Aquarius is beginning to settle into it's groove, but becomes a little too elaborate at times with the addition of multiple overlapping storylines.
After the insinuation that Ken Karn (Brian F. O’Byrne) knows Charles Manson (Gethin Anthony) in the previous episode, Sam Hodiak (David Duchovny) finds out through himself and Brian Shafe (Grey Damon) looking into Manson’s criminal record, that Ken was Manson’s lawyer. According to his parole officer, Manson was a pimp. One of the women that ‘belonged’ to him went missing, due to her threatening to leak the client list. Manson was subsequently imprisoned for seven years. But Ken managed to get him a deal that ensured that he’d only go to prison for marijuana possession. Both Hodiak and Grace Karn (Michelle McManus) know that Ken is involved with Manson, and Manson is involved with Emma (Emma Dumont). They both try to confront him, but Ken feels as though Hodiak is impeding on his territory. He has a sense that some sort of rekindling is going on between Hodiak and Grace – and he isn’t too far off.
But Manson’s dream at this present time isn’t murder, it’s to be bigger than The Beatles. He needs a record deal, and he’s using Emma’s ties to her father to get to his dream. Not only is he using Emma to get what he wants, but he’s also beginning to strip Emma of who she is. From referring to her now as “Cherry-Pop” and taking her to steal something, Emma looks as though she is way out of her depth. Manson may be getting her to live in the moment, but living in the moment also results in Manson manipulating Emma. When she is caught shoplifting he tells her “to bite the hand that frees”, and she literally bites the hand of the store owner as he’s calling for the police.

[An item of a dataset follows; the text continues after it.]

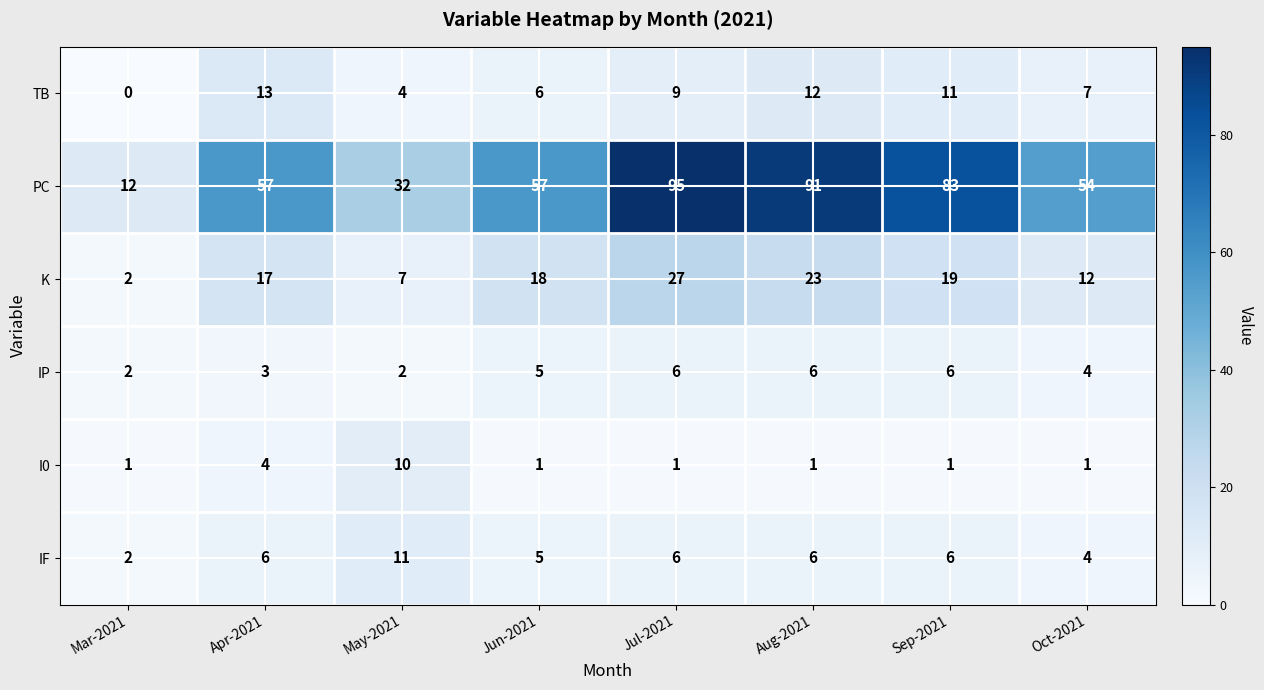

Read the PC value at Sep-2021.

83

Shafe’s investigation into the drug ring is meanwhile beginning to unravel – that is until Mike Vickery (Jason Ralph) lets slip that Shafe is a cop. Shafe enlists the help of his older parter Hodiak to intimidate Mikey into telling them who he snitched to, resulting in a hilarious shot with Mikey sitting down, with Hodiak towering over him, only having to take his sunglasses off and start to take off his jacket to make Mikey talk. This eventually leads to the diner where we met Shafe in the first episode, as Mikey admits that he snitched to Art Gladner (Shaun Duke) – the owner of the diner – who is selling drugs to customers there. Hodiak warns Gladner not to talk of Shafe as a cop, and that they need the names of his suppliers. He wants a deal in writing, so Hodiak opts for writing ‘snitch’ on Gladner’s forehead.

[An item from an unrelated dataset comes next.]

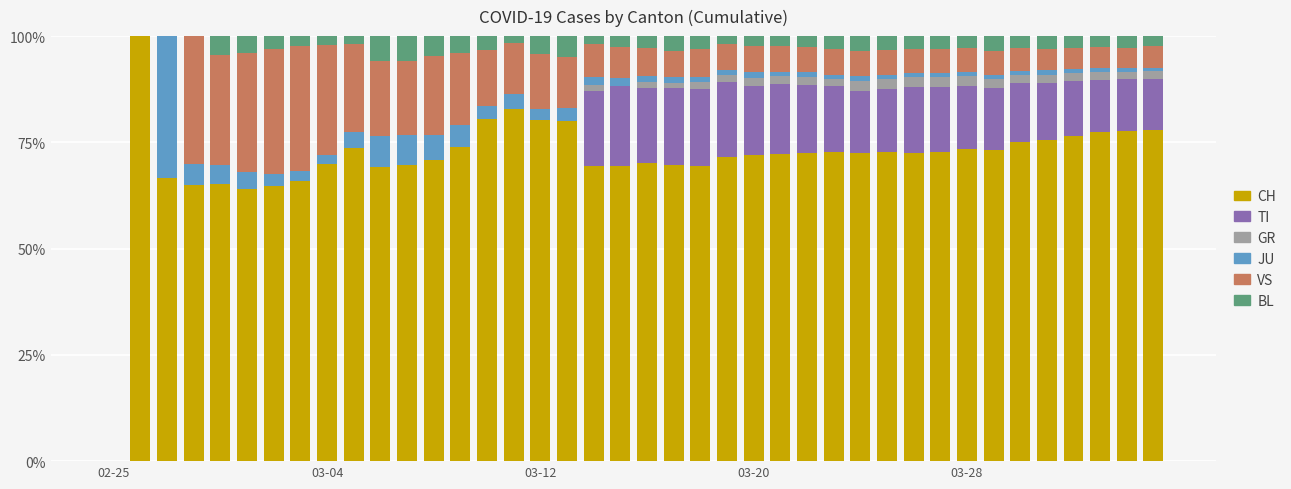

Does the chart contain stacked bars?

Yes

This episode also introduces the ‘case of the week’ format of the show, in the form of racial tensions. A white woman – Joyce Mankin – is killed by a brick to the head in a predominantly black neighborhood. Hodiak suspects her racist husband Leo (Kyle Secor), who is blaming it on someone from the neighborhood as, according to him, “one day we woke up in Africa”.
Whilst Hodiak is talking to Leo, Shafe is stopped from talking to witnesses by Bunchy Carter (Gaius Charles), a member of the Nation of Islam. He reminds Shafe that 27 black people have been murdered in this neighborhood, yet the police only come down once a white woman has been murdered. Hodiak seems to have known Bunchy since he was a kid, so he decides that the best thing to is to arrest Bunchy to make it seem as though Leo is off the hook, to mess with his head, in order to make him confess.
Shafe isn’t at all happy with the way Hodiak treated Bunchy, thinking that he wouldn’t have done the same thing if Bunchy were white. This seems to hit close to home for Shafe, so he makes Hodiak drive him home to meet his wife Kristin, who it is revealed is a black woman. They also have a daughter together, Bernadette. It makes Hodiak stop and think for a moment, as not only were his actions unwarranted, but also times are changing, and interracial families are beginning to become the norm thanks to things such as the Civil Rights Act of 1964.
Hodiak’s home life is much less idyllic than Shafe’s, with the sudden arrival of his son Walt (Chris Shiffield) who should be in Vietnam. It turns out that Walt managed to come back because of a ‘new policy’. Hodiak, a veteran, tells Walt that “it’s a little different from my day”, with his son replying, “Lots of things are”. Hodiak eventually finds out that the only way Walt could have been sent back is as a result of one of your parents being sick, to which he realizes his “technically, I guess” wife Opal (Jodi Harris) sent a letter stating she was sick to get Walt back.
The second episode of Aquarius entitled ‘The Hunter Gets Captured by the Game’ becomes convoluted at times, but it still manages to prove itself as a unique period crime drama. One instance that highlights this uniqueness being the shoplifting scene, with ‘Daydream Believer’ playing once Manson starts slashing the store owner to save Emma from getting arrested. The editing comes into effect here too, as the world seems to stop and slow down whenever Manson enters the realm outside of the commune.
It’s this episode where the show is beginning to find it’s footing, but also trips along the way thanks to the addition of four story-lines running alongside one another.
Aquarius airs on Sky Atlantic on Tuesdays at 9pm.